Los Angeles Police Department homicide investigators arrived in San Francisco this week at the behest of the city’s new police chief to review the 2007 stabbing death of a French national.

San Francisco homicide investigators initially suggested to the family that the death of Hugues de la Plaza could have been suicide.

De la Plaza, 36, was found dead inside his Hayes Valley apartment in the 400 block of Linden Street on June 2, 2007. He had suffered multiple stab wounds, which his family and friends said were inconsistent with self-inflicted injuries.

De la Plaza’s parents, who live in France, and his former girlfriend Melissa Nix have repeatedly pressed San Francisco police for resolution to the case, which the medical examiner has deemed an undetermined death.

San Francisco police said earlier this year that they treat all undetermined deaths as if they were homicides. However, they have not officially called the case a homicide, saying the medical examiner has to make that determination.

De la Plaza’s father has called the idea that his son committed suicide “ridiculous.”

New Police Chief George Gascon, a former assistant chief for the Los Angeles Police Department, recently asked two Los Angeles homicide investigators to review the case.

Police spokeswoman Sgt. Lyn Tomioka said the investigators will look at both the San Francisco Police Department’s file on the case and a recent report by French investigators, who conducted their own investigation last year.

De la Plaza’s parents met with the French investigators and said the report confirms their son’s death was a homicide because of the nature of the knife wounds and the fact that the knife was never found.

The Los Angeles investigators will try to “determine if there was anything that was not done, that should have been done,” Tomioka said.

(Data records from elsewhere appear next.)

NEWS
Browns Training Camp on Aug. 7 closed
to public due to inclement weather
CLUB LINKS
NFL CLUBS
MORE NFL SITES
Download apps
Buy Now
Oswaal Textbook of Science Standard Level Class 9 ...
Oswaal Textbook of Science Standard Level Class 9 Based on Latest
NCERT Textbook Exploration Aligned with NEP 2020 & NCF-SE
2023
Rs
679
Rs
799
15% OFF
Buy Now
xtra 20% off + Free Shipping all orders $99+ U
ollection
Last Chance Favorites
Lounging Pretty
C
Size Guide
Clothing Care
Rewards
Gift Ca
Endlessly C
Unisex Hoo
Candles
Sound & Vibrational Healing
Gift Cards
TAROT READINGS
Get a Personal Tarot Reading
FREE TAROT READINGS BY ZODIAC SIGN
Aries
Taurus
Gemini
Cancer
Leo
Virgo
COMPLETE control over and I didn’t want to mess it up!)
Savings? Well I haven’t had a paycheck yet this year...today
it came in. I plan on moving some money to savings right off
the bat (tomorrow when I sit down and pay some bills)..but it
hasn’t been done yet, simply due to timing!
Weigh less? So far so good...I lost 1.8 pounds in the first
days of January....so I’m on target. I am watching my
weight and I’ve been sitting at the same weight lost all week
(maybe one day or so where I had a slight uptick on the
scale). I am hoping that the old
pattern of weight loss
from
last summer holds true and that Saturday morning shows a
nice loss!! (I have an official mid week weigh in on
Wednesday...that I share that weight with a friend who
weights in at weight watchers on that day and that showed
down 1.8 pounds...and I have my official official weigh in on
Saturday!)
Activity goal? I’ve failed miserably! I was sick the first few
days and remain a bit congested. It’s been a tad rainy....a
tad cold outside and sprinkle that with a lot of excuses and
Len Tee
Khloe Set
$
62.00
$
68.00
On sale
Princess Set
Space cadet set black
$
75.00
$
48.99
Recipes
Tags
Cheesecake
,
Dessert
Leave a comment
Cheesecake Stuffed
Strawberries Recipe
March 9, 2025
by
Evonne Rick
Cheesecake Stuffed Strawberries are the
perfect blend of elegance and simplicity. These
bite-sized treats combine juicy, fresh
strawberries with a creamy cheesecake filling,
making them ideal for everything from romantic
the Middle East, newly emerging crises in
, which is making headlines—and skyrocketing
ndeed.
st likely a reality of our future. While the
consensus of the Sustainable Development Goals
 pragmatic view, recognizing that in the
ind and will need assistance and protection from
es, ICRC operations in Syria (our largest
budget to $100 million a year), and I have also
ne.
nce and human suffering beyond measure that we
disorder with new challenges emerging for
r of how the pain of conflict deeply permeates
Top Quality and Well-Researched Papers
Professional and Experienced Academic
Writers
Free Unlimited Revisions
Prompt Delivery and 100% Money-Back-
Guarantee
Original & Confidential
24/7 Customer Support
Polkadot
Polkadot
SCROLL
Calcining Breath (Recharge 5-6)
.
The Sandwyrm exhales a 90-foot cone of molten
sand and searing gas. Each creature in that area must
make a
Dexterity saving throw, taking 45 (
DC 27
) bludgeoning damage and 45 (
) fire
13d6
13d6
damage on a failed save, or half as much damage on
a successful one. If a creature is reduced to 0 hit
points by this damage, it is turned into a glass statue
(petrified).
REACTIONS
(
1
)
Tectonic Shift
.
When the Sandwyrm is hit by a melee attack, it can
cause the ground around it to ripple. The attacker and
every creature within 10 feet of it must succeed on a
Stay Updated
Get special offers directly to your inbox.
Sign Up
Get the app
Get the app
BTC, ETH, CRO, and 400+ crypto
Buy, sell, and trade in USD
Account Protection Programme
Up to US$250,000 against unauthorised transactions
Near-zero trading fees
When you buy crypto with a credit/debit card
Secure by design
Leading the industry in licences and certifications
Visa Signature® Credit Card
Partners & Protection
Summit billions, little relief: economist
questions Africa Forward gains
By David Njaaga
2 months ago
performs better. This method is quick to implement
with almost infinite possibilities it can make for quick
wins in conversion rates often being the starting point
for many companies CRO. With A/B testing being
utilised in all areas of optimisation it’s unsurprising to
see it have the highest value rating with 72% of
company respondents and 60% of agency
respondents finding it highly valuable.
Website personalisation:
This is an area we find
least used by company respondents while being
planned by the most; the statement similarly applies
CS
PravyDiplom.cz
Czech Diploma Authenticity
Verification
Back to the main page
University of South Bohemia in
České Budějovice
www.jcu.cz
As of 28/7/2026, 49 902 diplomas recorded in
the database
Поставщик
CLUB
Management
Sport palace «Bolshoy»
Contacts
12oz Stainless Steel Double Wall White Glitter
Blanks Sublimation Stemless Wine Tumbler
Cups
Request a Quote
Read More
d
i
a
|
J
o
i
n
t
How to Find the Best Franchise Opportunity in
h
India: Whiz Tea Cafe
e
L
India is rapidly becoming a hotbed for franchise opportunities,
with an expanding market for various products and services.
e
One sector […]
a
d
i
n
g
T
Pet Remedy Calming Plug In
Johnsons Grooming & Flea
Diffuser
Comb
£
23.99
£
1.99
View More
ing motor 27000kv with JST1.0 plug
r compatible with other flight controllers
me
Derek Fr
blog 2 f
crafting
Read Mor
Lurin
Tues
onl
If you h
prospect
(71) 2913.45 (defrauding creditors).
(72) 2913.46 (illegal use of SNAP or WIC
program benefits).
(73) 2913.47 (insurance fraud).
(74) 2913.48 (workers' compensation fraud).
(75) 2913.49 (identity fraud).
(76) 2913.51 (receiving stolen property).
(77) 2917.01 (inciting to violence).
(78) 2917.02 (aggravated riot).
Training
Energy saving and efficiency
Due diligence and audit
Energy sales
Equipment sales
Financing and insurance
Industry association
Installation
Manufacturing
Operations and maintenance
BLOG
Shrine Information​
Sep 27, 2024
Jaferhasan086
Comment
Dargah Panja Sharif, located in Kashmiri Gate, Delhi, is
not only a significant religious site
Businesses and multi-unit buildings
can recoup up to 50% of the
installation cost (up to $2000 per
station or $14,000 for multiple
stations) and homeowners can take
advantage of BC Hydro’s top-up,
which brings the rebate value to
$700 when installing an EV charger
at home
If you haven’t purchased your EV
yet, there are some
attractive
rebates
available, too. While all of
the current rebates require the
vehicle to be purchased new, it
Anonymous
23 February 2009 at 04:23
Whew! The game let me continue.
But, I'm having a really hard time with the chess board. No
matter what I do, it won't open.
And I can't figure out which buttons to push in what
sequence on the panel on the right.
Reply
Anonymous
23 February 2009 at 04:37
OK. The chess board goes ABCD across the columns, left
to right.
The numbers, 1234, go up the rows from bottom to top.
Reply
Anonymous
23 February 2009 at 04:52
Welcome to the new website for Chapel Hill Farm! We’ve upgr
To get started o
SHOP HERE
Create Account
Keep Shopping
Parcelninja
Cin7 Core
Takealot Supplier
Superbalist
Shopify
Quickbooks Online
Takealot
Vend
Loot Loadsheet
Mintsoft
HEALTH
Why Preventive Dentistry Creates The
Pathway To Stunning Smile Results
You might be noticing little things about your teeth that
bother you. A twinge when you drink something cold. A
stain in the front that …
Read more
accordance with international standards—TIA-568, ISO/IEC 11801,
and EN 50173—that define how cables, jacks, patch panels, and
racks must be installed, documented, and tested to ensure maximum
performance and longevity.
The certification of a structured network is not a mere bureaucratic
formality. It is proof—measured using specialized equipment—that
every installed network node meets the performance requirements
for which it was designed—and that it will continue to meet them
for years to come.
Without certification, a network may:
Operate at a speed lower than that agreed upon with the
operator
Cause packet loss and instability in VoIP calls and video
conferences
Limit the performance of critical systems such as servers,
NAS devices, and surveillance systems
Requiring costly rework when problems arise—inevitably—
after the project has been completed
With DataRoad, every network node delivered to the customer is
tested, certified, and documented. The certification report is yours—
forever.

“They came in with an unbiased view of both sides, and that’s what the chief asked them to do,” she said.

“The chief will be making a statement on the findings, at a later date,” Tomioka said.

Nix responded today to the investigators’ arrival.

“I hope it’s just not a PR ploy to placate critics,” she said. “It needs to go much deeper than that.”

An investigation by the city’s Office of Citizen Complaints this year found “policy failure” had occurred in the San Francisco police investigation.

Nix alleges that the investigation was negligent from the beginning and constituted more than policy failure.

She said the OCC has recently agreed to reopen its investigation, citing new information.

De la Plaza’s parents will visit San Francisco at the end of the month and hope to meet with Gascon “to look into what’s been done in their son’s case,” Nix said.